The Iran accord goes further. On top of refraining from penalizing Iran for bad behavior, the U.S. and its partners commit to assist Iran to develop in energy, finance, technology and trade. The idea that America and its allies will actually help Iran grow stronger in these areas will sound a discordant note around the Middle East, where the Tehran regime is viewed as the eminence grise behind Bashar Assad's brutal suppression of his people, the Houthi rebellion against state authority in Yemen, the creeping expansion of radical Shiite influence in Iraq and the activities of some of the most extreme Palestinian terrorist groups.

In that vein, this agreement is truly historic. It marks a potential turning point in America's engagement in the Middle East, a pivot from building regional security on a team of longtime allies who were themselves former adversaries of each other -- Israel and the Sunni Arab states -- in favor of a balance between those allies and our own longtime nemesis, Iran.

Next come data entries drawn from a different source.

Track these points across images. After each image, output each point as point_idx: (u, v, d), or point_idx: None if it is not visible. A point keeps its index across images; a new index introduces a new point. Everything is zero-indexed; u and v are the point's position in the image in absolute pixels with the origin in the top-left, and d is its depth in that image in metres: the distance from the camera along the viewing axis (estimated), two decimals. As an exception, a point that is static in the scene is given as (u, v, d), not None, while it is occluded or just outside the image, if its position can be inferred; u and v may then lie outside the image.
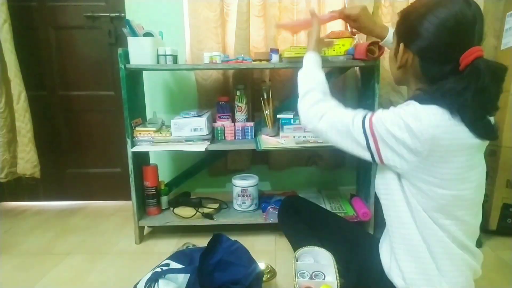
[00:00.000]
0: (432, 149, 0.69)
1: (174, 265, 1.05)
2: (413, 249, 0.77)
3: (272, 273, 1.27)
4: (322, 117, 0.86)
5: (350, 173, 1.92)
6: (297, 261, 0.99)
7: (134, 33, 1.43)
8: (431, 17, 0.73)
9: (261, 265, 1.24)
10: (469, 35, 0.71)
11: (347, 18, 1.20)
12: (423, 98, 0.72)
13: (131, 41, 1.42)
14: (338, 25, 1.70)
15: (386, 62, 1.70)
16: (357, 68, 1.77)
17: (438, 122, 0.68)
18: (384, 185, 0.81)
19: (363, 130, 0.76)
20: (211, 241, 1.14)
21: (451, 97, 0.69)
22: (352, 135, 0.79)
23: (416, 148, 0.69)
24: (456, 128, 0.69)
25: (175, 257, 1.10)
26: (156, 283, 0.98)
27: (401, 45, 0.79)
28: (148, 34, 1.46)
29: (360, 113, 0.80)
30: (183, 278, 0.99)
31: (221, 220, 1.57)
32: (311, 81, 0.97)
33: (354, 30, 1.29)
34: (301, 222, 1.13)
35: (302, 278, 0.94)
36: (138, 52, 1.42)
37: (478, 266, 0.79)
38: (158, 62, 1.46)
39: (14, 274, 1.33)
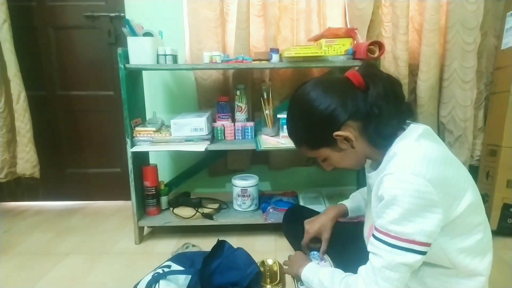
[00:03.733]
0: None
1: (175, 267, 1.06)
2: None
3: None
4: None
5: (350, 173, 1.92)
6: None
7: (134, 33, 1.42)
8: (315, 104, 0.79)
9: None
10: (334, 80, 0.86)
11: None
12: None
13: (131, 41, 1.42)
14: (336, 23, 1.70)
15: (386, 62, 1.70)
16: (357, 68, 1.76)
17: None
18: None
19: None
20: (215, 246, 1.15)
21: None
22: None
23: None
24: None
25: (176, 259, 1.11)
26: (157, 284, 0.98)
27: (339, 132, 0.78)
28: (148, 34, 1.46)
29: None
30: (183, 279, 1.00)
31: (221, 220, 1.57)
32: None
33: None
34: (303, 231, 1.12)
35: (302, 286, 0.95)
36: (138, 52, 1.42)
37: None
38: (158, 62, 1.46)
39: (14, 274, 1.33)
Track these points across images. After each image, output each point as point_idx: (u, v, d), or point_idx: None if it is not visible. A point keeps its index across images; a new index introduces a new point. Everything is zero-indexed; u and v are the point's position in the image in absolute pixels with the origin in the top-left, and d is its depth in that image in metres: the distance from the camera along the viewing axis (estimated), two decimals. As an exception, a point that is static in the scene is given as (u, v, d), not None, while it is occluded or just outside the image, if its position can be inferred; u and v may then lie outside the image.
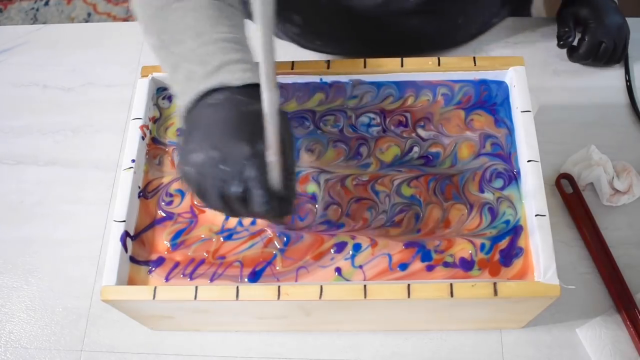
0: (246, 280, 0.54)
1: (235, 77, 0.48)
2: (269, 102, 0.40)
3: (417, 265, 0.53)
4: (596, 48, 0.74)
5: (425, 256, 0.53)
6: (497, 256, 0.53)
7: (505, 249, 0.53)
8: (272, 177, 0.45)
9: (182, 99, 0.50)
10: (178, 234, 0.56)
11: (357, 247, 0.54)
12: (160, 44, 0.53)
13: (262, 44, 0.35)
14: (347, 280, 0.53)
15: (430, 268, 0.53)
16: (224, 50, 0.50)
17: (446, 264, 0.53)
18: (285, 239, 0.55)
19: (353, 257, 0.54)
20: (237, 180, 0.45)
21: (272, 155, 0.44)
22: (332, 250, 0.54)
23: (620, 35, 0.75)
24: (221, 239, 0.55)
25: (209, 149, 0.45)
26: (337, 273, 0.53)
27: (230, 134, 0.45)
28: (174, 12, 0.52)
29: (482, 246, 0.53)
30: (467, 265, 0.53)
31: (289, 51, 0.80)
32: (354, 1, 0.69)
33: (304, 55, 0.80)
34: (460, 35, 0.79)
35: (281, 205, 0.47)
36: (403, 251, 0.54)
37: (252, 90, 0.47)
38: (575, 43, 0.76)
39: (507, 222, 0.54)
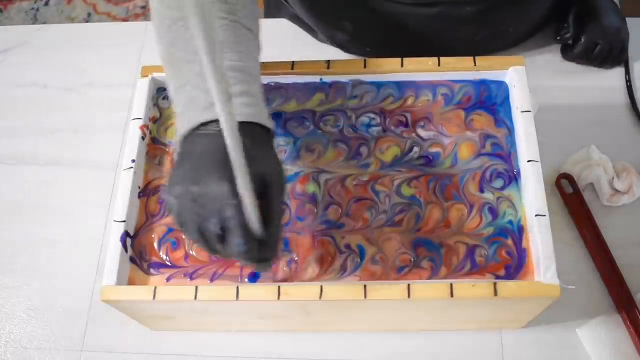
0: (246, 280, 0.54)
1: (235, 112, 0.46)
2: (232, 148, 0.38)
3: (418, 265, 0.53)
4: (591, 49, 0.74)
5: (426, 256, 0.53)
6: (497, 256, 0.53)
7: (505, 248, 0.53)
8: (250, 219, 0.44)
9: (181, 123, 0.49)
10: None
11: (358, 248, 0.54)
12: (169, 57, 0.52)
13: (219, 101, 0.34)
14: (347, 280, 0.53)
15: (430, 268, 0.53)
16: (230, 80, 0.48)
17: (446, 264, 0.53)
18: (283, 245, 0.55)
19: (354, 258, 0.54)
20: (215, 219, 0.44)
21: (245, 198, 0.42)
22: (333, 251, 0.54)
23: (618, 38, 0.74)
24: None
25: (190, 183, 0.44)
26: (337, 273, 0.53)
27: (214, 170, 0.44)
28: (186, 28, 0.50)
29: (482, 246, 0.53)
30: (467, 265, 0.53)
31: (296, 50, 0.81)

This deal does not mean that America and Iran are now partners; far from it. But it sends tremors throughout the region in laying out the potential for that partnership. And Iran doesn't have to pay for this huge strategic gain by giving up its use of terror, subversion or other problematic policies. The only payment Iran makes for this huge strategic gain is postponement of its nuclear ambitions.

Perhaps, even with all these problems, the deal will achieve what the Obama administration promised it would achieve -- to block Iran's multiple pathways to the bomb for at least the next decade. And perhaps achieving that goal is worth the many sacrifices and concessions Washington made along the way.

Before that judgment can be rendered, the administration needs to explain the apparent flaws and complications in the agreement. No less important is the need for the administration to spell out the logic of strategic balance -- or perhaps, strategic competition -- between our old allies and our potential new one that this agreement seems to imply.